I'm not much for painting nails. It's messy. It smears. And it chips. Oh, how it chips. Yet, I'm mom to four ... yes, count them ... four girls. And three out of four like, even love, having their nails done. So every now and then I will paint them. I admit, with some shame, it's not often done with that much enthusiasm.
Yesterday, though, I was convicted of my less-than-enthusiastic nail painting ways by an episode of Call the Midwife. If you're unfamiliar with it, it's about a group midwives who work in London's 1950's East End. And it makes me cry. Every time.
In this episode, midwife Chummy finds herself caring for her dying mother. The two have a distant, strained relationship. For her entire life, Chummy's mother has pushed her away with criticism. Now that Chummy's an adult and has chosen a simpler life over the one her prominent parents enjoy, every visit with her mother is an opportunity to be told how poorly she's chosen. And how disappointing she is. If only she were more like them.
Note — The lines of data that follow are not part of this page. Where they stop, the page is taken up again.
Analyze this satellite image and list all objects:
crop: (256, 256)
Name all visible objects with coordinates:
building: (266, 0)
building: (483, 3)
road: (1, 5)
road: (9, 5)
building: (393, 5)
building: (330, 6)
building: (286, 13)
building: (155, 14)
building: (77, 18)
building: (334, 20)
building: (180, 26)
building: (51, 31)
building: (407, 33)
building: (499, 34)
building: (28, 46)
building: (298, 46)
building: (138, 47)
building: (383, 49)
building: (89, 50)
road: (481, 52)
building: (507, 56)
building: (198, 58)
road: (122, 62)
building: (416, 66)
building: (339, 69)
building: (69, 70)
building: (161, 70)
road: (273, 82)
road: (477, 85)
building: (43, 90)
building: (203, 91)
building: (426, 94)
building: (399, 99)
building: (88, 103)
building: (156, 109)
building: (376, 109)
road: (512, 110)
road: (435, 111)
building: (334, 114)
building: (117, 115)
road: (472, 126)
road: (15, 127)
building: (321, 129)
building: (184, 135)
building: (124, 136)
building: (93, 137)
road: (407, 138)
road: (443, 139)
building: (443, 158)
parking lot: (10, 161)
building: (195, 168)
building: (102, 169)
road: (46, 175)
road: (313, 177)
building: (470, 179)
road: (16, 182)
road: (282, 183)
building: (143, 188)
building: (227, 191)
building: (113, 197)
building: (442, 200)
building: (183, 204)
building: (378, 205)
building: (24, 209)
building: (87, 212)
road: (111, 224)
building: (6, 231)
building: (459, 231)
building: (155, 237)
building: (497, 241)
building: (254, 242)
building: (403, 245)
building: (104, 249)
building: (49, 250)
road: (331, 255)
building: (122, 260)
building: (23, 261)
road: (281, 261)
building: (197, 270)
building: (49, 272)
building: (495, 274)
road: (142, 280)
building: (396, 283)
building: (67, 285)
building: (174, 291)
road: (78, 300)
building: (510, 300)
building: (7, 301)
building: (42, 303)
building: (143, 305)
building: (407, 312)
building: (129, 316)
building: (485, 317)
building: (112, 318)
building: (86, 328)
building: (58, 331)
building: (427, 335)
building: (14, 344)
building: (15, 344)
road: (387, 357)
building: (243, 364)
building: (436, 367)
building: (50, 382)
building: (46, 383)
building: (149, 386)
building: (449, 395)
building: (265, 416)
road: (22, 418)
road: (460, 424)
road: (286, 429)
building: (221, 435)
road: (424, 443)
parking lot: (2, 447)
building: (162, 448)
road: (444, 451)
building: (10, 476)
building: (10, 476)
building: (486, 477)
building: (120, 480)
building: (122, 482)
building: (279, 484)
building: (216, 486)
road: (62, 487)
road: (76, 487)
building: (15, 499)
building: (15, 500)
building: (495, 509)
Yet something happens as Chummy's mother lays on her death bed. A simple request for a manicure becomes a rare moment of connection between mother and daughter. Suddenly their differences aren't quite as important.
While my daughters and I hardly have a relationship akin to Chummy and her mother's, this episode reminded me of something basic, but important: When it comes to my kids, I need to be intentional not to let differing interests keep us from making relational connections.